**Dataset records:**
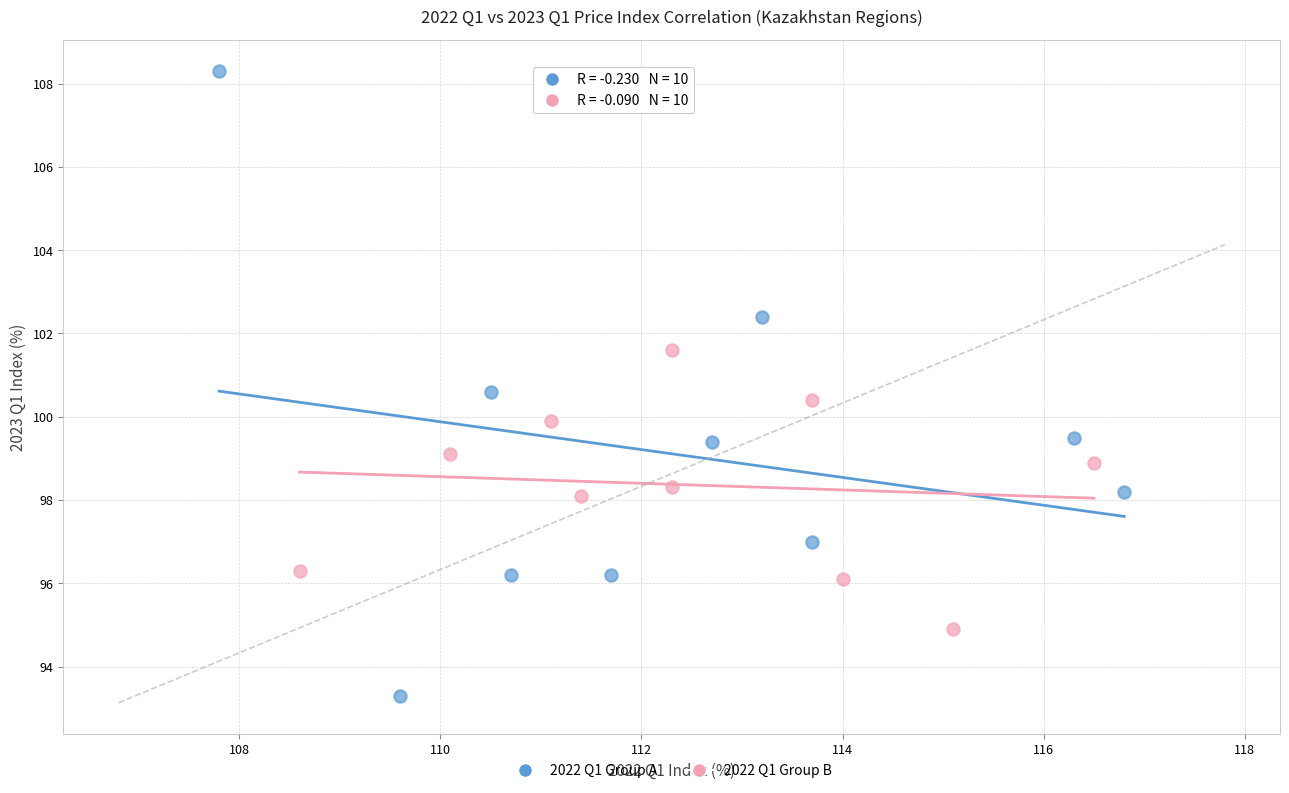

Which series contains the lowest Y value?

2022 Q1 Group A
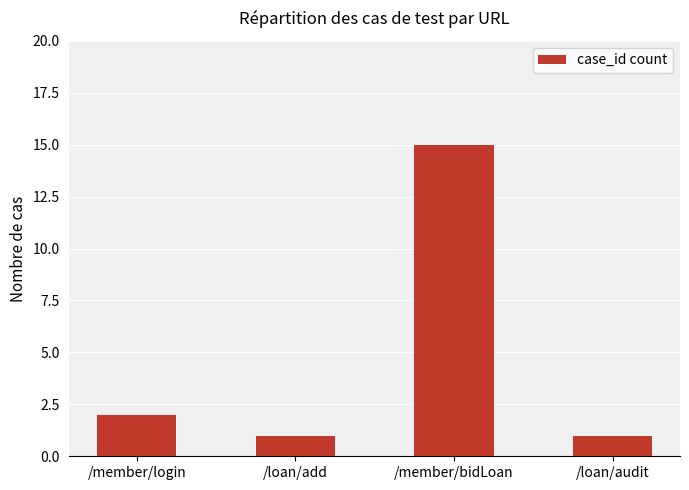

At which label is the value closest to 8?

/member/login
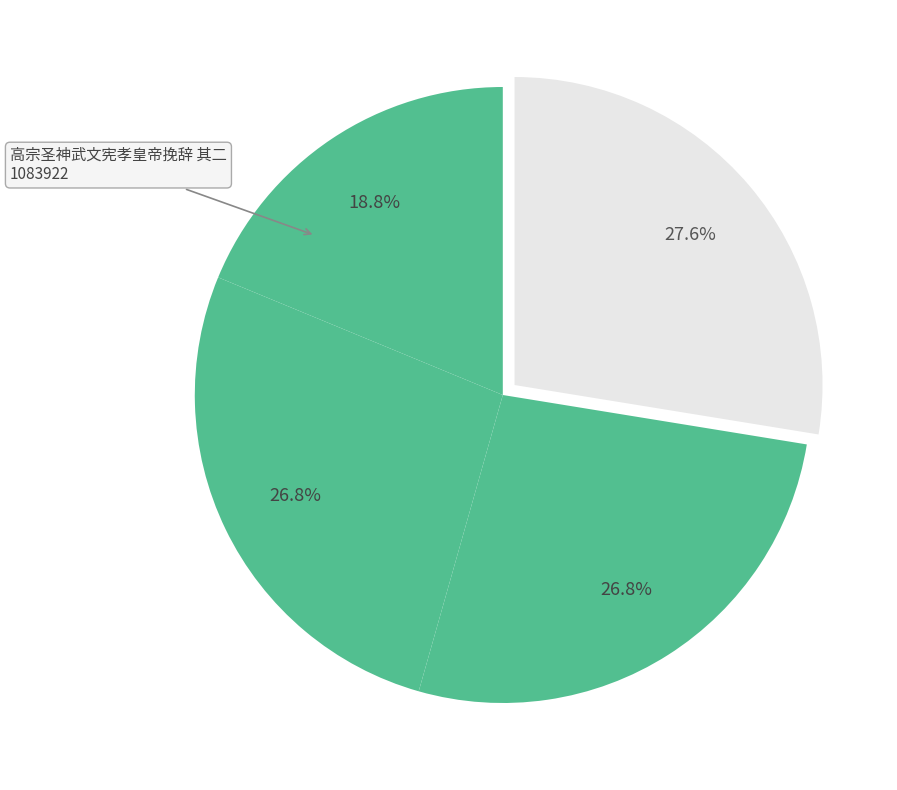

Count the number of slices in the pie.

4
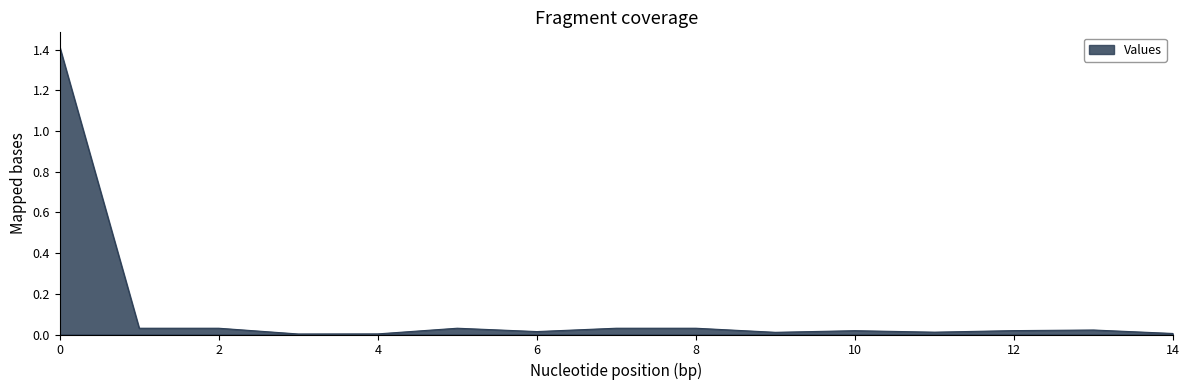

What is the maximum value shown in the chart?

1.4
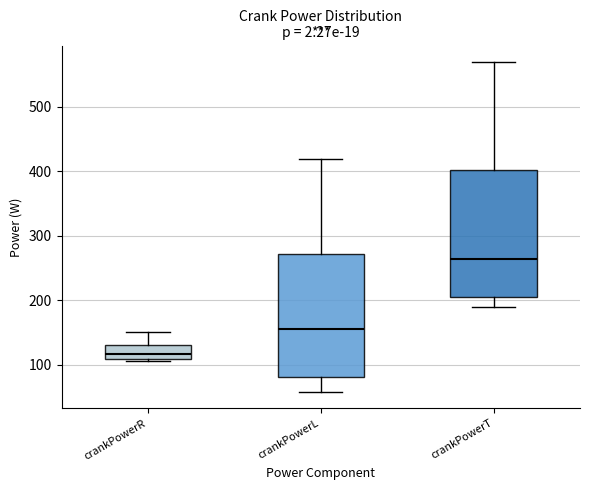

Reading left to right, read every box against the y-axis: the position of its median line, the range the box covers, and the ends of its whiskers. The values are not printed on the chart, so give them approximately, as read against the axis.

crankPowerR: median 120, box 110 to 130, whiskers 110 to 150
crankPowerL: median 150, box 80 to 270, whiskers 60 to 420
crankPowerT: median 260, box 200 to 400, whiskers 190 to 570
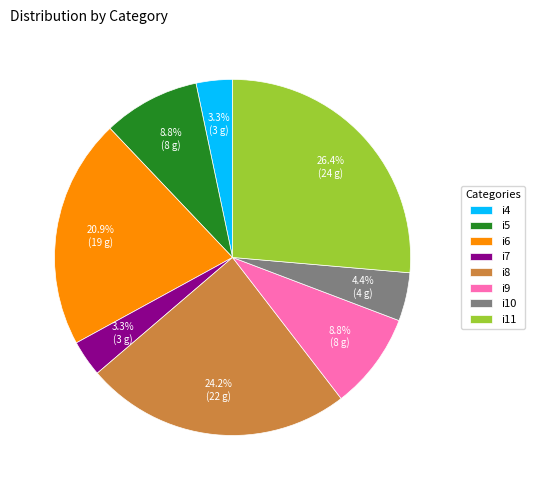

How many segments does this pie chart have?

8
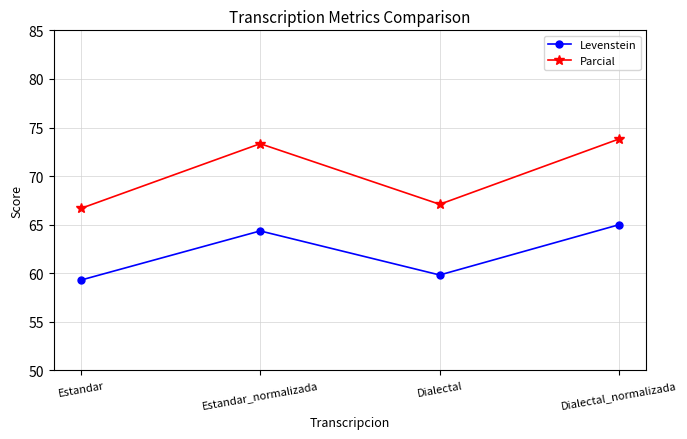

At which label does Levenstein first exceed 64?

Estandar_normalizada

**Exercise directions:**
Return all of the records above verbatim, line for line, leaving out the pictures.

**Response to the exercise:**
Which series contains the lowest Y value?

2022 Q1 Group A

At which label is the value closest to 8?

/member/login

Count the number of slices in the pie.

4

What is the maximum value shown in the chart?

1.4

Reading left to right, read every box against the y-axis: the position of its median line, the range the box covers, and the ends of its whiskers. The values are not printed on the chart, so give them approximately, as read against the axis.

crankPowerR: median 120, box 110 to 130, whiskers 110 to 150
crankPowerL: median 150, box 80 to 270, whiskers 60 to 420
crankPowerT: median 260, box 200 to 400, whiskers 190 to 570

How many segments does this pie chart have?

8

At which label does Levenstein first exceed 64?

Estandar_normalizada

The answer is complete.